As the balance of power shifts from the Ottoman Empire to Europe following the Battle of Lepanto in 1571, despite the similarities in the subordinate positions of women in the East and West, the veiled woman becomes one of the most powerful symbols of the "irrationality" of Islam. The burgeoning industry of eighteenth- and nineteenth-century travel literature, which satisfied the desire for tales of the "exotic" East, revelled in stories of the oppressed veiled woman. These often "imaginary" accounts (men had no access to women's quarters) of the women of the Orient found expression in such works as Aaron Hill's A Full and Just Account of the Present State of the Ottoman Empire, Jean Dumont's A New Voyage to the Levant, John Covel's Early Travels in the Levant, and Robert Heywood's A Journey to the Levant. At once voyeuristic and indignant, these travel narratives distracted attention from the gender inequities at home, presented the Orient as a place in need of rescue and secured the idea of Europe as free, fair and civilized, supporting the role of the Empire. These narratives also allowed the male reader to vicariously experience the role of hero while satisfying his fantasies of penetration and domination.
However, Lady Mary Wortley Montagu, one of the first female travellers in the Ottoman Empire, challenged these voyeuristic tales about Turkish women and their enslavement by insisting on the liberty of veiled women. In her Turkish Embassy Letters, she disrupts the pervasive orientalist discourse and the East/West divide by throwing into confusion the rhetoric of Western modernity and reason and Eastern barbarism and irrationality, at least as it is secured by the figure of the (un)veiled woman. In her famous description of her trip to the hamman, for instance, she complicates the desire to "unveil" and liberate Eastern women in the name of Western reason. Surrounded by naked Turkish women who encourage her to join them, she strips off just enough clothes to reveal her own constricted body: "The lady that seemed the most considerable amongst them entreated me to sit by her and fain would have undressed me for the bath.

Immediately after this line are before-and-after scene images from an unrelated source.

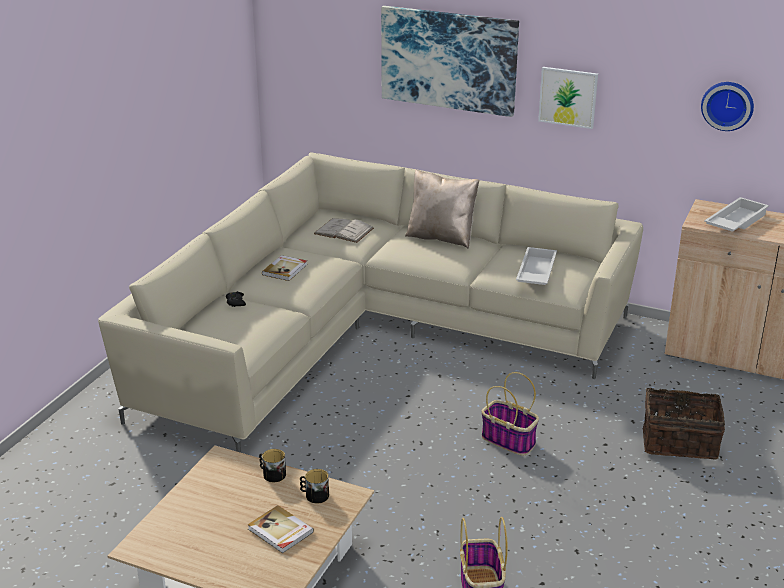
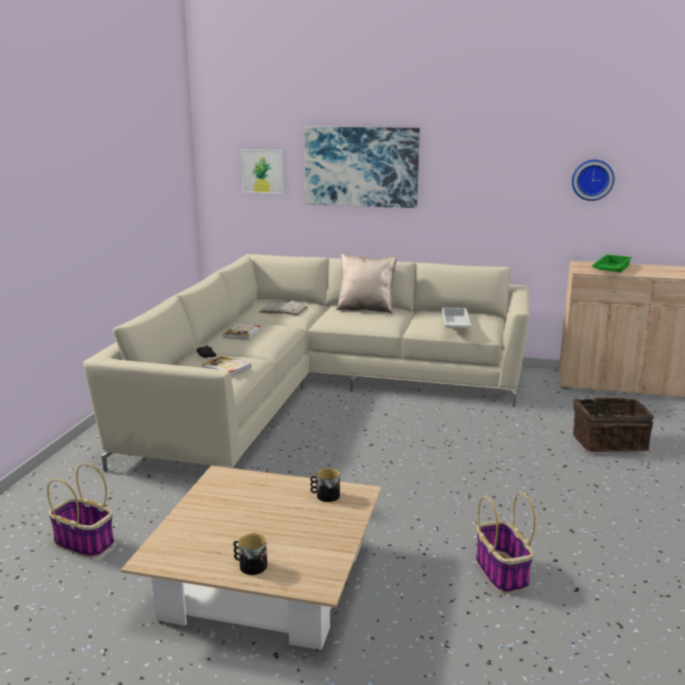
camera: 10 degrees left, 10 degrees down
(272, 474) = (276, 483): mug -> mug (250, 565)
(280, 531) = (302, 528): book -> book (226, 368)
(509, 441) = (467, 453): basket -> basket (85, 543)
(568, 97) = (461, 187): picture -> picture (262, 171)
(734, 221) = (610, 269): white tray -> green tray

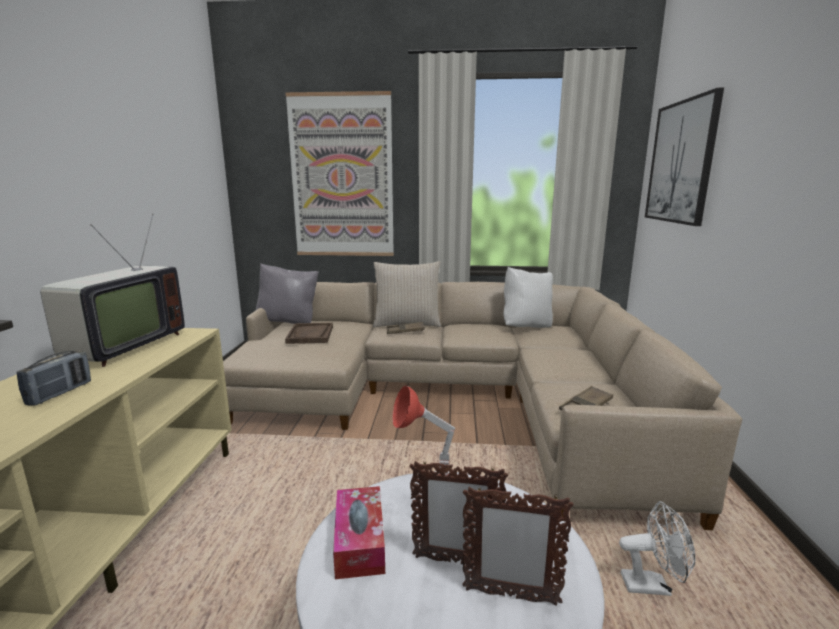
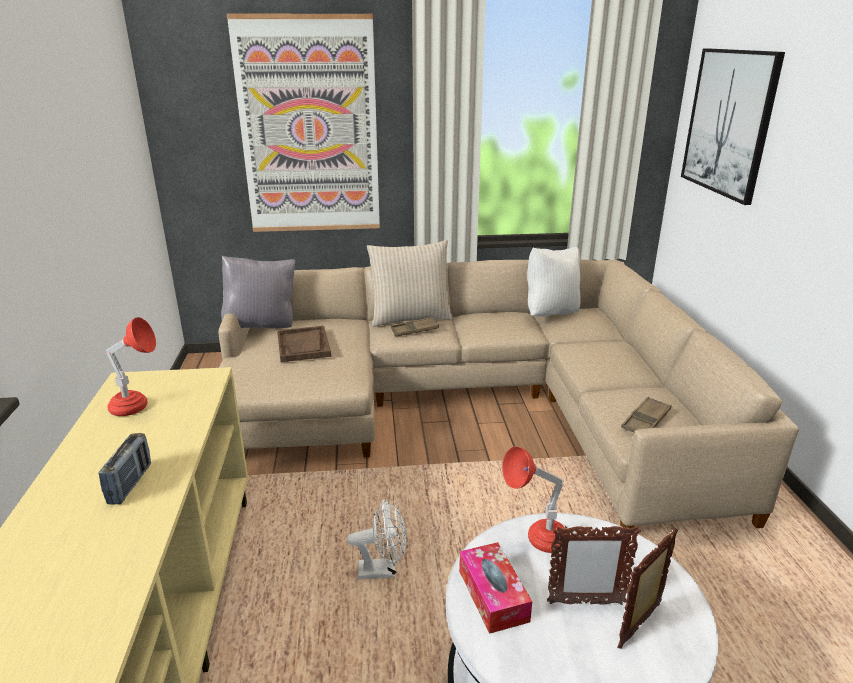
camera: 10 degrees left, 10 degrees up
(121, 347) = (138, 408): television -> red table lamp
(510, 596) = (640, 625): picture frame -> picture frame turned 135 degrees clockwise
(652, 585) = (719, 587): white fan -> white fan (383, 570)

I excused myself with some difficulty, they being however all so earnest in persuading me, I was a[t] last forced to open my shirt, and show them my stays, which satisfied them very well, for I saw they believed I was so locked up in that machine, that it was not in my own power to open it, which contrivance they attributed to my husband" (59-60). In this description, Montagu invokes the tradition of eighteenth-century travel narratives that delight in imaginative descriptions of the abuse and enslavement of the oriental woman and "lament on the miserable confinement of the Turkish ladies" (134) but then shifts the gaze to her own imprisoned body. Teasingly opening her shirt and inviting rescue, she forces attention on the English social order and complicates the role of the heroic colonialist reader. This undressing or unveiling does not naively assume an unfettered freedom but rather displays a gendered social order that underlies the very rhetoric of reason.
Montagu's writing about Turkey counters the prevalent orientalist assumptions in the travel accounts of her day, which support empire building, and opens up a space where colonialist impulses are subject to critique.